## Problem statement
Go through the entries below from the first line and output each one exactly, up to and including the line with "immunohistochemistry (IHC) image".

## Provided data

======

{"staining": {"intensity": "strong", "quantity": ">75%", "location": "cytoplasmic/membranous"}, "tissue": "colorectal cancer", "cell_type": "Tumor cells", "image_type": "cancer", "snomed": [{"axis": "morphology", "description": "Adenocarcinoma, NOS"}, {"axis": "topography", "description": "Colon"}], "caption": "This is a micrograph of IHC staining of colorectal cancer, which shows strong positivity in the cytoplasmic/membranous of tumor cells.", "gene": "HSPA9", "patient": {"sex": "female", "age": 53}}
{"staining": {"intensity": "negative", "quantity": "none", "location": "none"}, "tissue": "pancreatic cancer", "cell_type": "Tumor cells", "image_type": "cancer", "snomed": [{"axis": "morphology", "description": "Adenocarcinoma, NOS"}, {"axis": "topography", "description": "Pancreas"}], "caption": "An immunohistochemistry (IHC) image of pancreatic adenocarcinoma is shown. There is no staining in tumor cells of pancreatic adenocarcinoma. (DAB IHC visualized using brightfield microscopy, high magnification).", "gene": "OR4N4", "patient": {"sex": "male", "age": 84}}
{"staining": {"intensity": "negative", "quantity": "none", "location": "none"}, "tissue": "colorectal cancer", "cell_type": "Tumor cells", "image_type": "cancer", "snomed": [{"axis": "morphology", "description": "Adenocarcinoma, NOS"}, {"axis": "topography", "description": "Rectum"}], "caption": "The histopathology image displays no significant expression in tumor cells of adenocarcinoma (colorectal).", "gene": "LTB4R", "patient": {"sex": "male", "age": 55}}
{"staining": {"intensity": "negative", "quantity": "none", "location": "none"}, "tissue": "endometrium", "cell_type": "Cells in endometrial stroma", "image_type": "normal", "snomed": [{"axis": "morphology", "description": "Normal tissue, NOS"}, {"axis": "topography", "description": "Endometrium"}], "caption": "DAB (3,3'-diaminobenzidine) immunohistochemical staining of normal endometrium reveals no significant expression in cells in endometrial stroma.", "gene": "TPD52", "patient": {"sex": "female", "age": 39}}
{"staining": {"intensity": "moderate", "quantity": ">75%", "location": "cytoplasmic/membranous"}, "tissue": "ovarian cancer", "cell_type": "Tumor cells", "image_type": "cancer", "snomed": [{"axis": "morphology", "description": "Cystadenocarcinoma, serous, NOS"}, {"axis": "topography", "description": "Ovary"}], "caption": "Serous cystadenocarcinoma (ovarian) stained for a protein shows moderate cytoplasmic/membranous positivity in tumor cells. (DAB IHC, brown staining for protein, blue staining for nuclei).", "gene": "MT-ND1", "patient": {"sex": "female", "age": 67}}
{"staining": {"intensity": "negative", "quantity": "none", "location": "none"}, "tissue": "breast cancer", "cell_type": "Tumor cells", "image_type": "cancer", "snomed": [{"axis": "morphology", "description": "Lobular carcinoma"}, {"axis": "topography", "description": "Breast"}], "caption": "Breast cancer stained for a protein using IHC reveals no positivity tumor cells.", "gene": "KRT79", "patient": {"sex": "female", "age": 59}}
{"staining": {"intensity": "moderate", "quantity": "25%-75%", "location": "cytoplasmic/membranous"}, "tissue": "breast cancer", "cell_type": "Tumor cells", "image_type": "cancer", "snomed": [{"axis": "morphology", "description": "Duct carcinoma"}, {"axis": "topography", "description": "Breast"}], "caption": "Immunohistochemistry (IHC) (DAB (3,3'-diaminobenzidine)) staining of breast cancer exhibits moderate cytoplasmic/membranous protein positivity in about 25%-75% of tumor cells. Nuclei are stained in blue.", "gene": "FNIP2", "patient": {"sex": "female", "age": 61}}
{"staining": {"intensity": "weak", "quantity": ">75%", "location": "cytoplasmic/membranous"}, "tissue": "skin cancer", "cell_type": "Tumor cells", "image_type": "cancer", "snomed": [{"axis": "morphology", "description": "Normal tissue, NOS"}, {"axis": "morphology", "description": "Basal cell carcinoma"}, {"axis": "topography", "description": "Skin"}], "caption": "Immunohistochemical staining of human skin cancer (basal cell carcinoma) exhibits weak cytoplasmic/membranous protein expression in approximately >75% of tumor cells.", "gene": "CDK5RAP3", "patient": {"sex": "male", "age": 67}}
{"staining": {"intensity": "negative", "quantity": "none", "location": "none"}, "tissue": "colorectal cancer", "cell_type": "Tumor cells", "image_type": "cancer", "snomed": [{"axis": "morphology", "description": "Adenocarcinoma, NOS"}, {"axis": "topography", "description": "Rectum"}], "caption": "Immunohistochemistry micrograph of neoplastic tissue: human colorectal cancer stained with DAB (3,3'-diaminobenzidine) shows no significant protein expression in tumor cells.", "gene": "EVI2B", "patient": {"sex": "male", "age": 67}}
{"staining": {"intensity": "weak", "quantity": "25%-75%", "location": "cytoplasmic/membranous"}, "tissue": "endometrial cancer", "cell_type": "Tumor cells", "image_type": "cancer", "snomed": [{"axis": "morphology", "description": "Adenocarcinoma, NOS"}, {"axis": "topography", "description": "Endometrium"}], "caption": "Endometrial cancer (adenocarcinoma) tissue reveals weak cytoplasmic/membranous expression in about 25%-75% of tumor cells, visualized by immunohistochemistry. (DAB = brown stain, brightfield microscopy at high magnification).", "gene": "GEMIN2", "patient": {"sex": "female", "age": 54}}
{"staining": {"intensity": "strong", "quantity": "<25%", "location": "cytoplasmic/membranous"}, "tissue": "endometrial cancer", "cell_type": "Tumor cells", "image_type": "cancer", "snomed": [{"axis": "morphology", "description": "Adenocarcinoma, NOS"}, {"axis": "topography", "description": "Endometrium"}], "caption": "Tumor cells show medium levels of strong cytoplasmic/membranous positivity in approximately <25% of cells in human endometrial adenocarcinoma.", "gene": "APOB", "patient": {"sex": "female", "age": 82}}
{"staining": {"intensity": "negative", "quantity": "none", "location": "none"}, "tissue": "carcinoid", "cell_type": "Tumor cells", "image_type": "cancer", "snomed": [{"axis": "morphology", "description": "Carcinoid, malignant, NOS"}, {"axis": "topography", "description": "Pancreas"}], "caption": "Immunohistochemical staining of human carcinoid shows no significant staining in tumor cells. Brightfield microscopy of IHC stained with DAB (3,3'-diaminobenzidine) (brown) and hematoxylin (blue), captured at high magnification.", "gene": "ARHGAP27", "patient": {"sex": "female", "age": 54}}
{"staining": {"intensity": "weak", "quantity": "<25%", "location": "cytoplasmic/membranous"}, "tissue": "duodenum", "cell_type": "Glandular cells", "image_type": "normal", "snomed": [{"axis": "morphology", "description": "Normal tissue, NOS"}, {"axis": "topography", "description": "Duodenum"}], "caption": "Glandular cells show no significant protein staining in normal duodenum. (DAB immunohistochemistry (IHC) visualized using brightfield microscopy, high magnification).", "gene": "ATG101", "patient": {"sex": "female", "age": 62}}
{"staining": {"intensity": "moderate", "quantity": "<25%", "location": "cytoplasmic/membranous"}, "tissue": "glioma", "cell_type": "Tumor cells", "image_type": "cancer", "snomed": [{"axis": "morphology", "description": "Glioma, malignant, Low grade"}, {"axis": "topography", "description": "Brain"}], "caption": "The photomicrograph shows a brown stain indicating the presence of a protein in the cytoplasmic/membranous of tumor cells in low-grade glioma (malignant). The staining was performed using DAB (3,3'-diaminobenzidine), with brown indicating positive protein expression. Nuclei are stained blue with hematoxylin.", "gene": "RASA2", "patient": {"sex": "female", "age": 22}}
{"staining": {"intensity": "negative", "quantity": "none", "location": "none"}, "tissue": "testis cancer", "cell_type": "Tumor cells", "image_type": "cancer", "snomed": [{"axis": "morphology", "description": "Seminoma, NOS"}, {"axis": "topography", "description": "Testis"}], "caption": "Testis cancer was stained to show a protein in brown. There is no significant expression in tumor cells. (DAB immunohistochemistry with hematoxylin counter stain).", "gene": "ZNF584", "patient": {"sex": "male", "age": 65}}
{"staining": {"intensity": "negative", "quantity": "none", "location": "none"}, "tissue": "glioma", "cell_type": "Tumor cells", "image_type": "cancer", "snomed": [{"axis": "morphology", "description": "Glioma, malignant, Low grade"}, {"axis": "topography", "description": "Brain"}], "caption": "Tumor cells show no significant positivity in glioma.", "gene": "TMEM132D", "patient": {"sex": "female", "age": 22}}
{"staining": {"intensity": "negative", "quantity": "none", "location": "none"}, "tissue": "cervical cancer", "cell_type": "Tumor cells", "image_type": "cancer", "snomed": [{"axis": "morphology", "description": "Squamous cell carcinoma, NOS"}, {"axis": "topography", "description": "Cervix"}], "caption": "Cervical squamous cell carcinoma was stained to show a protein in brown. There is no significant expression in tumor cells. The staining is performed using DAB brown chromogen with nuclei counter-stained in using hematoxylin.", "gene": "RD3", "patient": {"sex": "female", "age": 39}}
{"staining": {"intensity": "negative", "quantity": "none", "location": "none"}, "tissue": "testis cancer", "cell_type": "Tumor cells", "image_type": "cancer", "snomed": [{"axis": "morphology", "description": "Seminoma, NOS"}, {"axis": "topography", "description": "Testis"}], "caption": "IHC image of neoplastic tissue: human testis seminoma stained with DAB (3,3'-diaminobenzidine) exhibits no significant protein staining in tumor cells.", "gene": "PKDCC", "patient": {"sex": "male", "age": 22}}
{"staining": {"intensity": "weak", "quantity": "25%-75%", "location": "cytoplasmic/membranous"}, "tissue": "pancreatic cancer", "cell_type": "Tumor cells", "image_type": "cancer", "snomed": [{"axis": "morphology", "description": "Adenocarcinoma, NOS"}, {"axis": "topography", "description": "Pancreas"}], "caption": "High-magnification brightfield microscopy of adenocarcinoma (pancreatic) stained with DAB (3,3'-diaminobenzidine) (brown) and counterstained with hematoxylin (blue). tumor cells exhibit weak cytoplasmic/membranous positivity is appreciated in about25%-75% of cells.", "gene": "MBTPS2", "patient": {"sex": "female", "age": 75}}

======

## Task answer
{"staining": {"intensity": "strong", "quantity": ">75%", "location": "cytoplasmic/membranous"}, "tissue": "colorectal cancer", "cell_type": "Tumor cells", "image_type": "cancer", "snomed": [{"axis": "morphology", "description": "Adenocarcinoma, NOS"}, {"axis": "topography", "description": "Colon"}], "caption": "This is a micrograph of IHC staining of colorectal cancer, which shows strong positivity in the cytoplasmic/membranous of tumor cells.", "gene": "HSPA9", "patient": {"sex": "female", "age": 53}}
{"staining": {"intensity": "negative", "quantity": "none", "location": "none"}, "tissue": "pancreatic cancer", "cell_type": "Tumor cells", "image_type": "cancer", "snomed": [{"axis": "morphology", "description": "Adenocarcinoma, NOS"}, {"axis": "topography", "description": "Pancreas"}], "caption": "An immunohistochemistry (IHC) image of pancreatic adenocarcinoma is shown. There is no staining in tumor cells of pancreatic adenocarcinoma. (DAB IHC visualized using brightfield microscopy, high magnification).", "gene": "OR4N4", "patient": {"sex": "male", "age": 84}}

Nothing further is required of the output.